First Department of Cardiology, Hippokration Hospital, Medical School, National and Kapodistrian University of Athens, Athens, Greece.
Department of Clinical and Experimental Sciences, University of Brescia, Brescia, Italy.
J Hypertens. 2021 Aug 1;39(8):1522-1545. doi: 10.1097/HJH.0000000000002910.
Hypertension constitutes a major risk factor for heart failure with preserved ejection fraction (HFpEF). HFpEF is a prevalent clinical syndrome with increased cardiovascular morbidity and mortality. Specific guideline-directed medical therapy (GDMT) for HFpEF is not established due to lack of positive outcome data from randomized controlled trials (RCTs) and limitations of available studies. Although available evidence is limited, control of blood pressure (BP) is widely regarded as central to the prevention and clinical care in HFpEF. Thus, in current guidelines including the 2018 European Society of Cardiology (ESC) and European Society of Hypertension (ESH) Guidelines, blockade of the renin-angiotensin system (RAS) with either angiotensin-converting enzyme inhibitors or angiotensin receptor blockers provides the backbone of BP-lowering therapy in hypertensive patients. Although superiority of RAS blockers has not been clearly shown in dedicated RCTs designed for HFpEF, we propose that this core drug treatment strategy is also applicable for hypertensive patients with HFpEF with the addition of some modifications. The latter apply to the use of spironolactone apart from the treatment of resistant hypertension and the use of the angiotensin receptor neprilysin inhibitor. In addition, novel agents such as sodium-glucose co-transporter-2 inhibitors, currently already indicated for high-risk patients with diabetes to reduce heart failure hospitalizations, and finerenone represent promising therapies and results from ongoing RCTs are eagerly awaited. The development of an effective and practical classification of HFpEF phenotypes and GDMT through dedicated high-quality RCTs are major unmet needs in hypertension research and calls for action.

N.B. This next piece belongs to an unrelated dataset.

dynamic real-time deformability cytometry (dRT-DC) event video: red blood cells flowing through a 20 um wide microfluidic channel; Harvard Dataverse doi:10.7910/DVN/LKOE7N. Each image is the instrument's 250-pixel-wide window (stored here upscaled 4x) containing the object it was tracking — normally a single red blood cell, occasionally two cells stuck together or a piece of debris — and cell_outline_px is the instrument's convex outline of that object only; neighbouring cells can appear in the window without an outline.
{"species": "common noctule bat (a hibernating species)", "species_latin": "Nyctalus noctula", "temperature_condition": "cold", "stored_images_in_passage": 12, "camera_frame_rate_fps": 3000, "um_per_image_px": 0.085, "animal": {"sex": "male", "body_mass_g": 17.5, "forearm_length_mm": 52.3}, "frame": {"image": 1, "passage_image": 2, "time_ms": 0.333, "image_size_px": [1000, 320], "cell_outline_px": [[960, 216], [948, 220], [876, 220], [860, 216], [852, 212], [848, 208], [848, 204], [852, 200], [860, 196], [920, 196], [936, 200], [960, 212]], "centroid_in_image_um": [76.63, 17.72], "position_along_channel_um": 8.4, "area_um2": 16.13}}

高血压是射血分数保留型心力衰竭(HFpEF)的主要危险因素。HFpEF 是一种常见的临床综合征,心血管发病率和死亡率增加。由于缺乏来自随机对照试验(RCT)的阳性结果数据和现有研究的局限性,HFpEF 的特定指南导向的药物治疗(GDMT)尚未确定。尽管现有证据有限,但控制血压(BP)被广泛认为是 HFpEF 预防和临床护理的核心。因此,在包括 2018 年欧洲心脏病学会(ESC)和欧洲高血压学会(ESH)指南在内的当前指南中,血管紧张素转换酶抑制剂或血管紧张素受体阻滞剂阻断肾素-血管紧张素系统(RAS)为高血压患者的降压治疗提供了基础。尽管在专门为 HFpEF 设计的 RCT 中尚未清楚地显示 RAS 阻滞剂的优越性,但我们提出,这种核心药物治疗策略也适用于伴有 HFpEF 的高血压患者,只需进行一些修改。后者适用于螺内酯的使用,除了治疗难治性高血压外,还可使用血管紧张素受体脑啡肽酶抑制剂。此外,新型药物如钠-葡萄糖共转运蛋白-2 抑制剂,目前已被用于高危糖尿病患者以减少心力衰竭住院,以及非奈利酮,代表了有前途的治疗方法,正在进行的 RCT 结果令人期待。通过专门的高质量 RCT 开发有效的、实用的 HFpEF 表型和 GDMT 分类是高血压研究中的主要未满足需求,需要采取行动。